From the first line of the entries below through the line bearing "Page size: 1241x1754.", write out each line exactly. Omit pictures.

Records excerpted from a collection
________________________

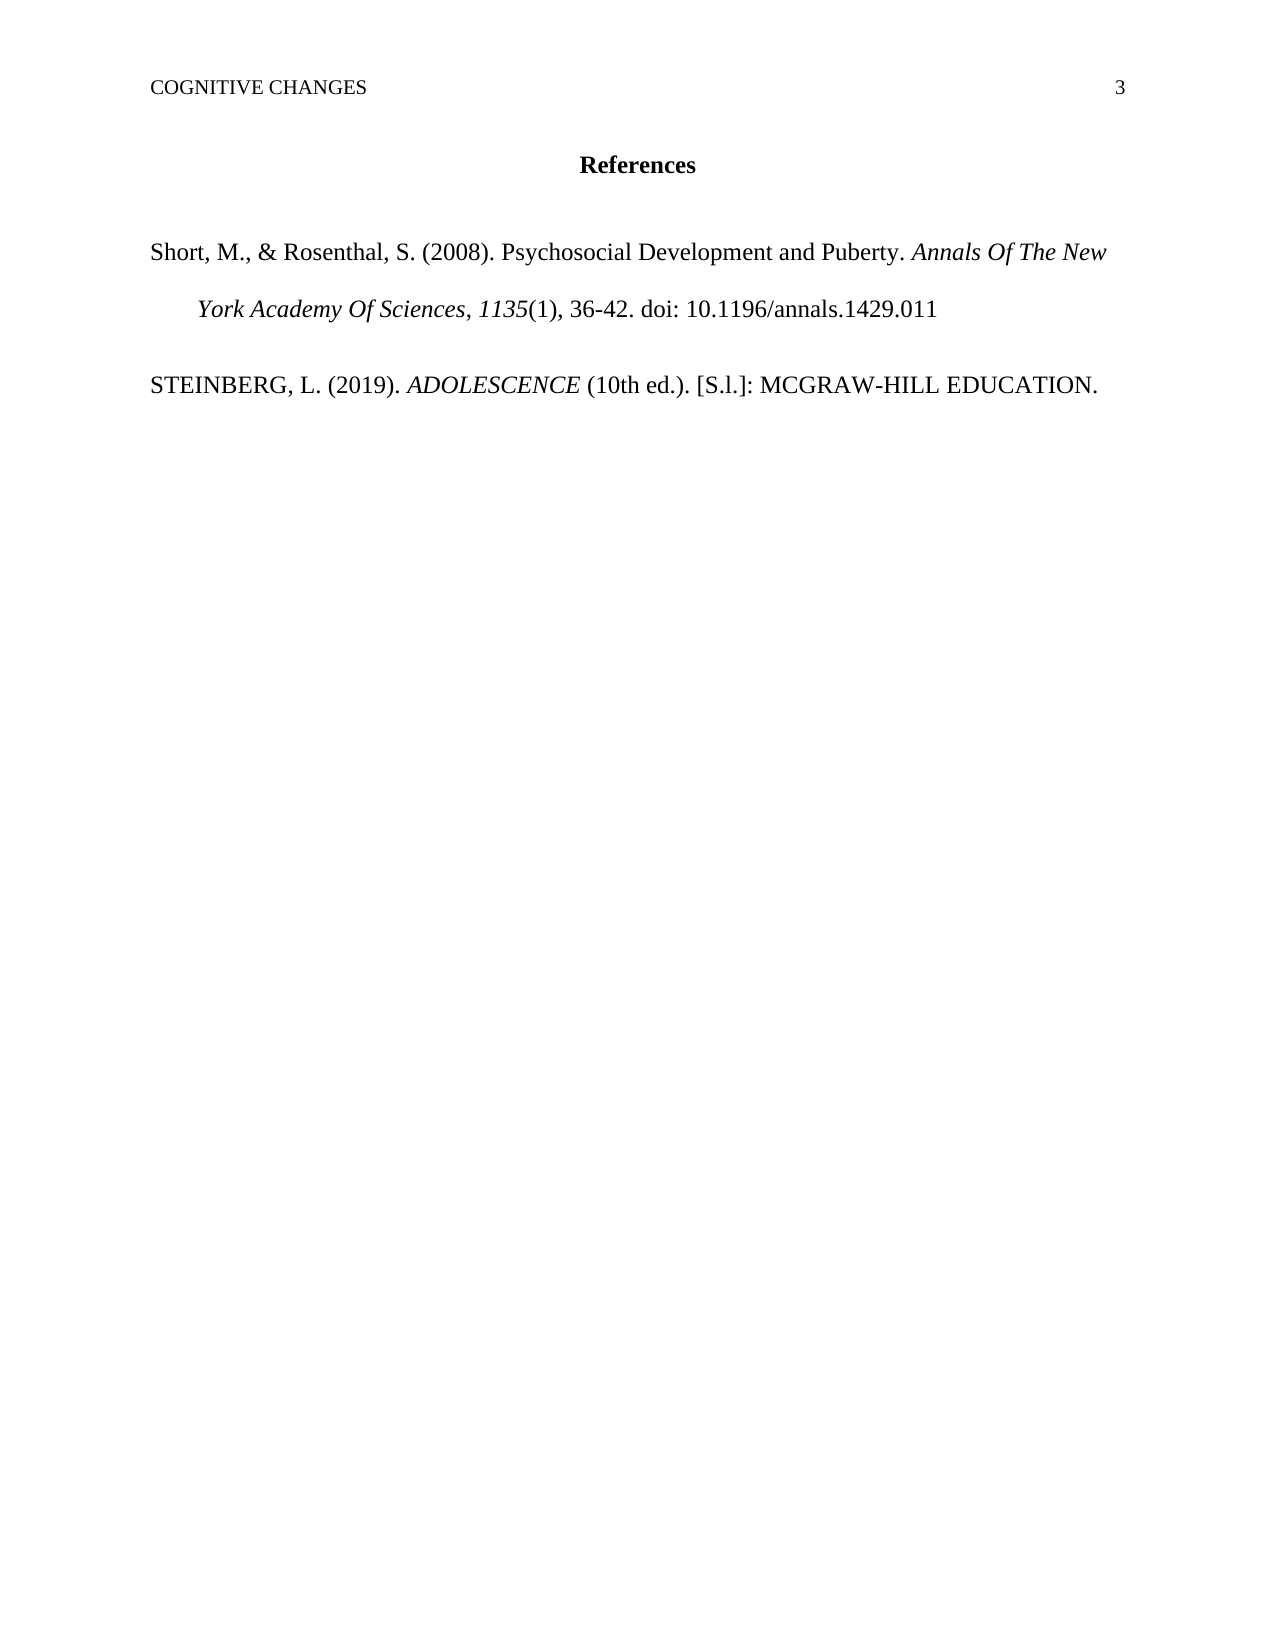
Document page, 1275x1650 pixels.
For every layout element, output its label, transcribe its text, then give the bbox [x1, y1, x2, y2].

text Short, M., & Rosenthal, S. (2008). Psychosocial Development and Puberty. Annals Of The New York Academy Of Sciences, 1135(1), 36-42. doi: 10.1196/annals.1429.011 [150, 237, 1125, 323]
text References [150, 150, 1125, 179]
text STEINBERG, L. (2019). ADOLESCENCE (10th ed.). [S.l.]: MCGRAW-HILL EDUCATION. [150, 370, 1125, 399]
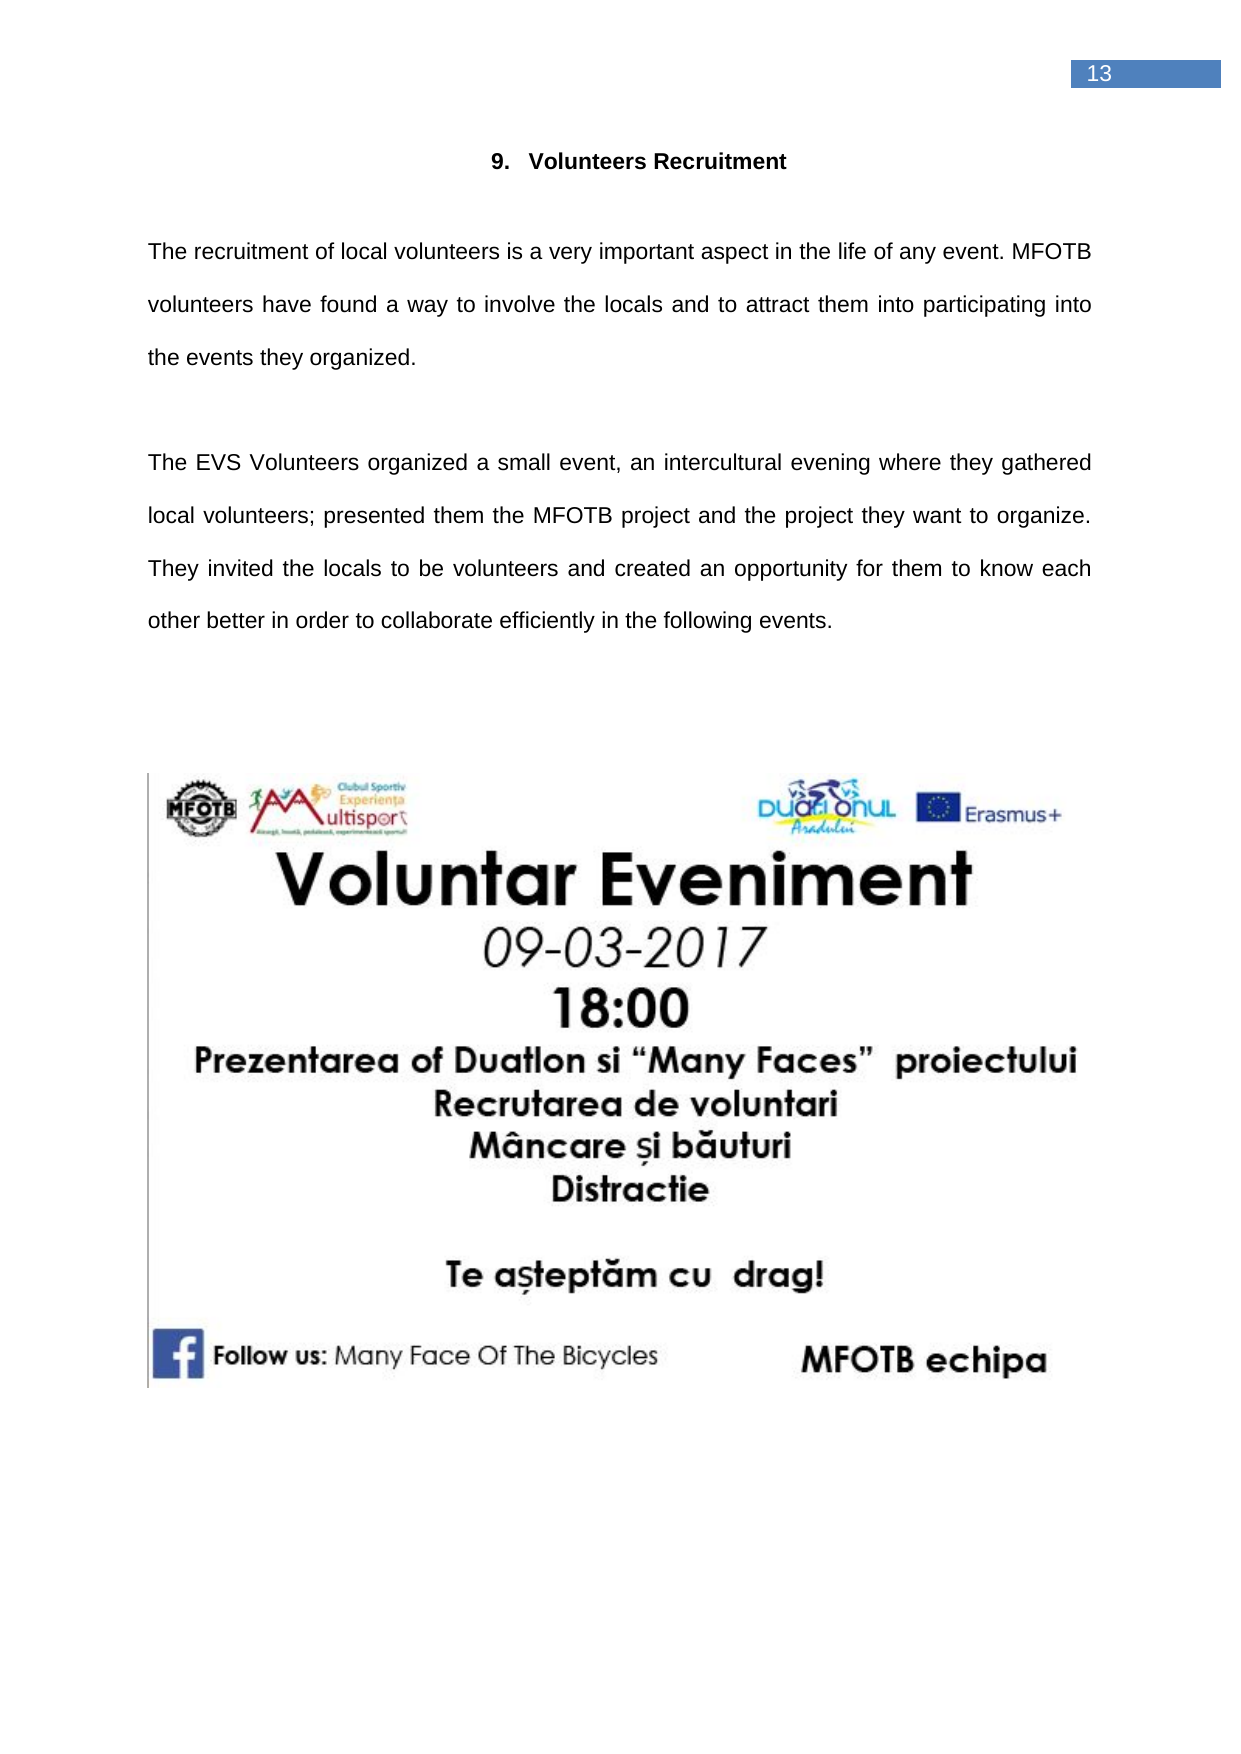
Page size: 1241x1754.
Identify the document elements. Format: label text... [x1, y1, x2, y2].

text The recruitment of local volunteers is a very important aspect in the life of any event. MFOTB volunteers have found a way to involve the locals and to attract them into participating into the events they organized. [148, 238, 1093, 370]
list Volunteers Recruitment [185, 148, 1093, 174]
picture [147, 773, 1093, 1388]
text The EVS Volunteers organized a small event, an intercultural evening where they gathered local volunteers; presented them the MFOTB project and the project they want to organize. They invited the locals to be volunteers and created an opportunity for them to know each other better in order to collaborate efficiently in the following events. [148, 449, 1093, 633]
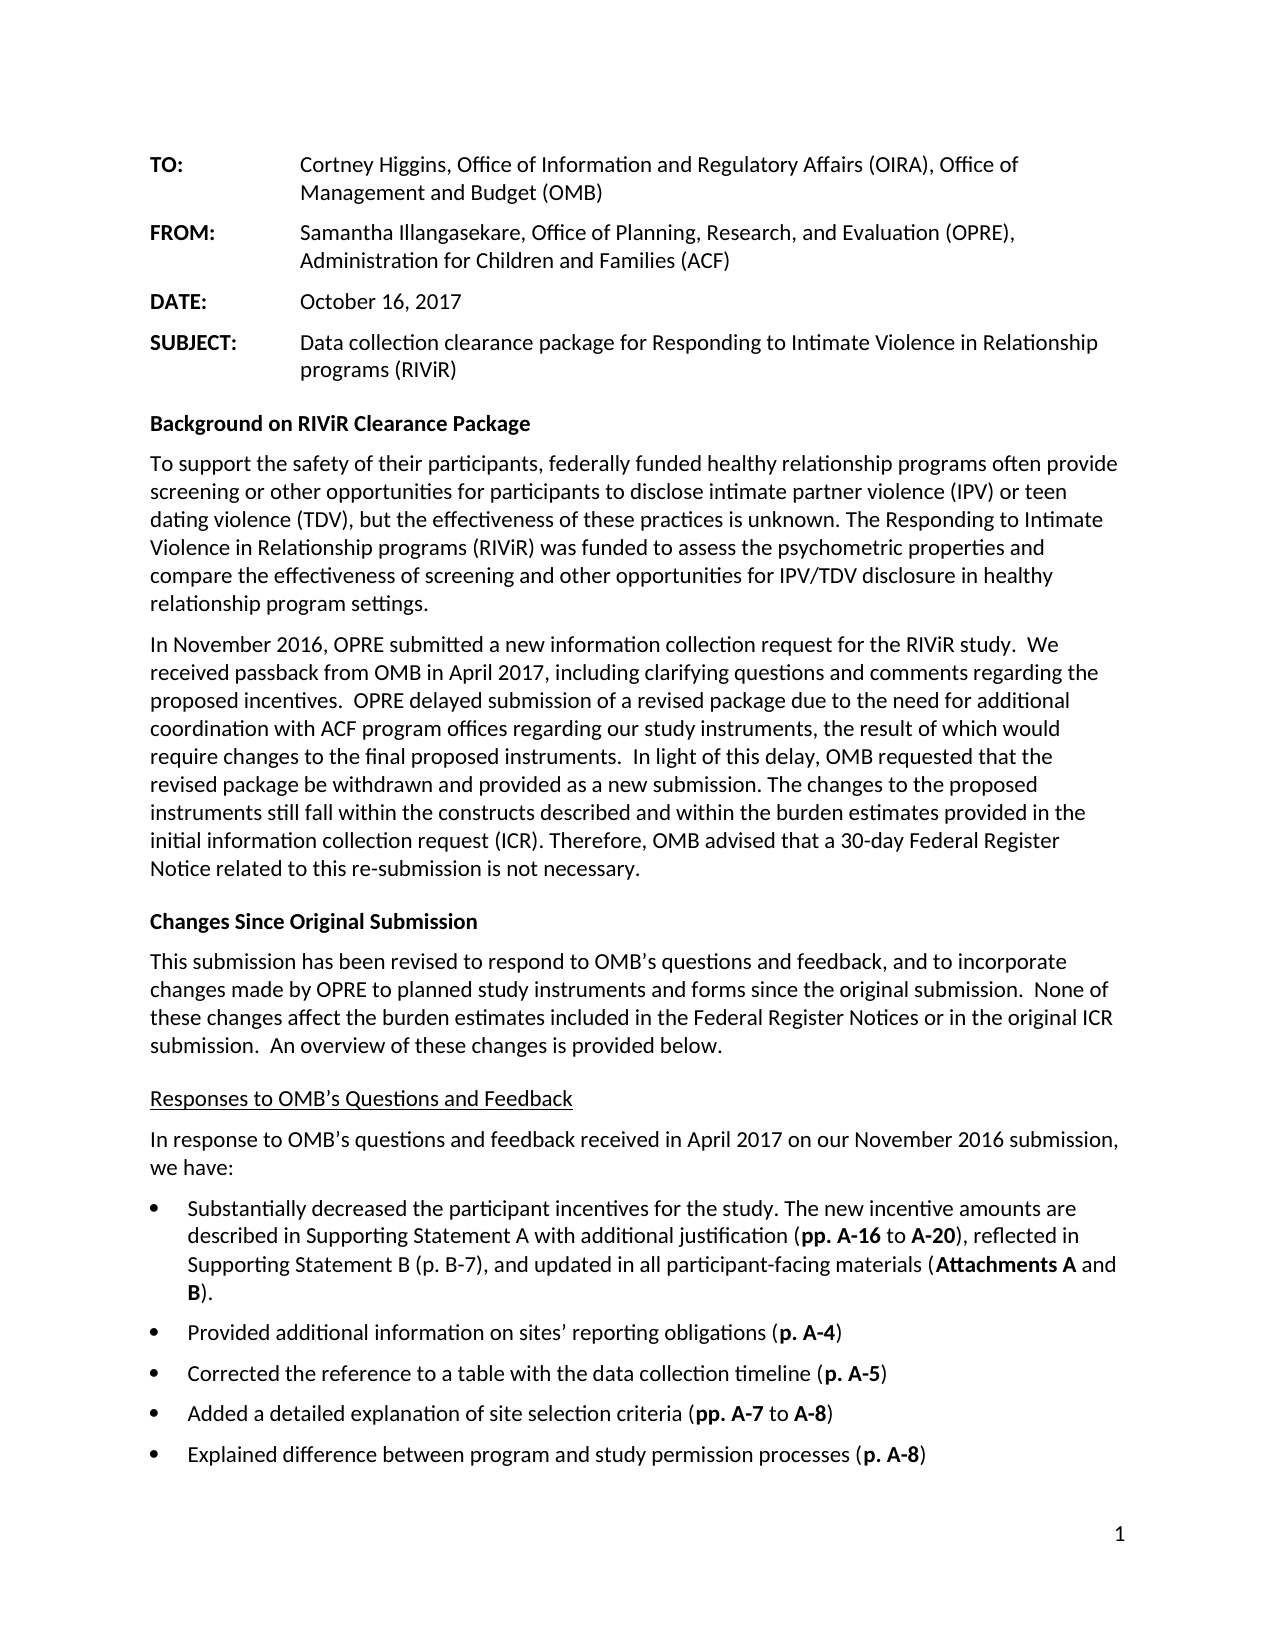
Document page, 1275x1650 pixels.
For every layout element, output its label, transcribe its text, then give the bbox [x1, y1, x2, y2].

________________________

Task output:
Document page, 1275x1650 pixels.
For every layout element, output its label, transcribe its text, then give the bbox [x1, y1, x2, y2].

text Short, M., & Rosenthal, S. (2008). Psychosocial Development and Puberty. Annals Of The New York Academy Of Sciences, 1135(1), 36-42. doi: 10.1196/annals.1429.011 [150, 237, 1125, 323]
text References [150, 150, 1125, 179]
text STEINBERG, L. (2019). ADOLESCENCE (10th ed.). [S.l.]: MCGRAW-HILL EDUCATION. [150, 370, 1125, 399]
Page size: 1241x1754.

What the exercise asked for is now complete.